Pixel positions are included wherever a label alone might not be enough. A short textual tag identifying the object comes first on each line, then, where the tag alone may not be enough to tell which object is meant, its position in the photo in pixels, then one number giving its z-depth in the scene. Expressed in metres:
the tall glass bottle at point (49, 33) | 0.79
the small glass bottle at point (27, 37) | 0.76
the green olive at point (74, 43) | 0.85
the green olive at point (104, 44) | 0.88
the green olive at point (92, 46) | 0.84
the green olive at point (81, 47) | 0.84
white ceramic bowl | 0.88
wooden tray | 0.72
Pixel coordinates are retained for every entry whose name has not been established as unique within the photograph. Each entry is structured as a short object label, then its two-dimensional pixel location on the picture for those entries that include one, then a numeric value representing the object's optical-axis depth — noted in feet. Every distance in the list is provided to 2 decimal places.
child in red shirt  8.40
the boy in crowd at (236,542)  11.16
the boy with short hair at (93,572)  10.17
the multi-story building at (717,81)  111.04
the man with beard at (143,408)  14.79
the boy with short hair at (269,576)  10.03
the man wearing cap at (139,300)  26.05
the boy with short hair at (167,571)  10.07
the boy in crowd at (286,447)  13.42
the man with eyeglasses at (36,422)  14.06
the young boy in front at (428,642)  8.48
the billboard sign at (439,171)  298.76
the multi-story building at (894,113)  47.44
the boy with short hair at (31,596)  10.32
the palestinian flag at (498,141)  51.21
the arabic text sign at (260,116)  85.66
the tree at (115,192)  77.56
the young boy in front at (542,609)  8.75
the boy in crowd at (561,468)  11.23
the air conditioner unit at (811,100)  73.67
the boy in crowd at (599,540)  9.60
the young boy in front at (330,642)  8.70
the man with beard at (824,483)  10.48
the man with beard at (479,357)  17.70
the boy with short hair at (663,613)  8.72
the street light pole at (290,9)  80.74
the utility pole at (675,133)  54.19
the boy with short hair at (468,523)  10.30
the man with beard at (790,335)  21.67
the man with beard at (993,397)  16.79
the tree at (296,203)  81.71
==
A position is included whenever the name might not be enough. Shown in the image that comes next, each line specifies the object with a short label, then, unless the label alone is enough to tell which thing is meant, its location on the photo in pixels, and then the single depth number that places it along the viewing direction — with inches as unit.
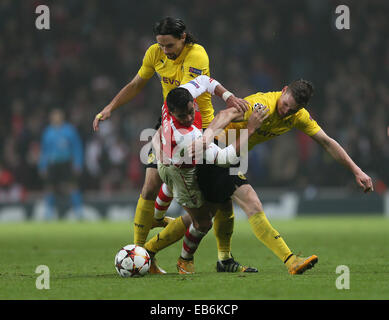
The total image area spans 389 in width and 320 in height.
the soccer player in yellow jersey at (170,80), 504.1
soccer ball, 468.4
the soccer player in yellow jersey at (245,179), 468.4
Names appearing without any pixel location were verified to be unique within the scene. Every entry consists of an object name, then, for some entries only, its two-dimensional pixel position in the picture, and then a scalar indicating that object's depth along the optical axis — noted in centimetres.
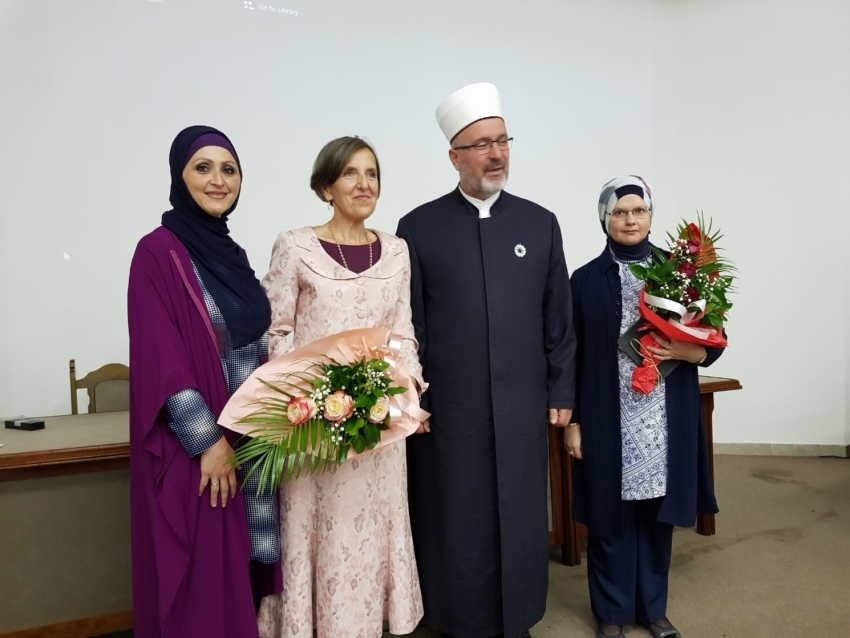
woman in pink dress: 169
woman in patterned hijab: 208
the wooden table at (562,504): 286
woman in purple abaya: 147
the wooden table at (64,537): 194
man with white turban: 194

◆ PROBLEM TO WORK ON: Of the entries above, repeat exactly the lines from the line with "the small glass" through the line with "wooden tray | 0.72", both of them included.

◆ SOLUTION FOR THIS PROBLEM:
the small glass bottle at point (27, 37) | 0.76
the green olive at point (74, 43) | 0.85
the green olive at point (104, 44) | 0.88
the green olive at point (92, 46) | 0.84
the green olive at point (81, 47) | 0.84
white ceramic bowl | 0.88
wooden tray | 0.72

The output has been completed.